**What you will do:**
Copy each line of the data exactly. Leave nothing out.

+++ Records for the task +++

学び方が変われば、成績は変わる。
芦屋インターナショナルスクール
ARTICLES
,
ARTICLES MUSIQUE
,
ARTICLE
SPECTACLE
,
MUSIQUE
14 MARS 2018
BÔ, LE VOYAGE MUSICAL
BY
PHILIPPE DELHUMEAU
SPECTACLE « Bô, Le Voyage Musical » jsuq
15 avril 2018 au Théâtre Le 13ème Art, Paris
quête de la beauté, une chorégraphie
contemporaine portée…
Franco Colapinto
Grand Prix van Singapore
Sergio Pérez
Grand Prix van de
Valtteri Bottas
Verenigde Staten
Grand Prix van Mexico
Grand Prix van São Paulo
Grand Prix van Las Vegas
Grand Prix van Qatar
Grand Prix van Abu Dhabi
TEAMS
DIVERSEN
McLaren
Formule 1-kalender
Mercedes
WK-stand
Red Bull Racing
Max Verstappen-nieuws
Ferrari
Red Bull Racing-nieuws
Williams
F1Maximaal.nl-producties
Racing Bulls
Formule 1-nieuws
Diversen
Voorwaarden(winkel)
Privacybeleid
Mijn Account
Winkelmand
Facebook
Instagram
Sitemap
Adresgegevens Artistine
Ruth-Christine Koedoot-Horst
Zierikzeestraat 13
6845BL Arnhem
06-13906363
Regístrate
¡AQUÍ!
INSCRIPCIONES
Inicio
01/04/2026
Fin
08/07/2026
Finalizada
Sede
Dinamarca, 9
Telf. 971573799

+++

**Task output:**
学び方が変われば、成績は変わる。
芦屋インターナショナルスクール
ARTICLES
,
ARTICLES MUSIQUE
,
ARTICLE
SPECTACLE
,
MUSIQUE
14 MARS 2018
BÔ, LE VOYAGE MUSICAL
BY
PHILIPPE DELHUMEAU
SPECTACLE « Bô, Le Voyage Musical » jsuq
15 avril 2018 au Théâtre Le 13ème Art, Paris
quête de la beauté, une chorégraphie
contemporaine portée…
Franco Colapinto
Grand Prix van Singapore
Sergio Pérez
Grand Prix van de
Valtteri Bottas
Verenigde Staten
Grand Prix van Mexico
Grand Prix van São Paulo
Grand Prix van Las Vegas
Grand Prix van Qatar
Grand Prix van Abu Dhabi
TEAMS
DIVERSEN
McLaren
Formule 1-kalender
Mercedes
WK-stand
Red Bull Racing
Max Verstappen-nieuws
Ferrari
Red Bull Racing-nieuws
Williams
F1Maximaal.nl-producties
Racing Bulls
Formule 1-nieuws
Diversen
Voorwaarden(winkel)
Privacybeleid
Mijn Account
Winkelmand
Facebook
Instagram
Sitemap
Adresgegevens Artistine
Ruth-Christine Koedoot-Horst
Zierikzeestraat 13
6845BL Arnhem
06-13906363
Regístrate
¡AQUÍ!
INSCRIPCIONES
Inicio
01/04/2026
Fin
08/07/2026
Finalizada
Sede
Dinamarca, 9
Telf. 971573799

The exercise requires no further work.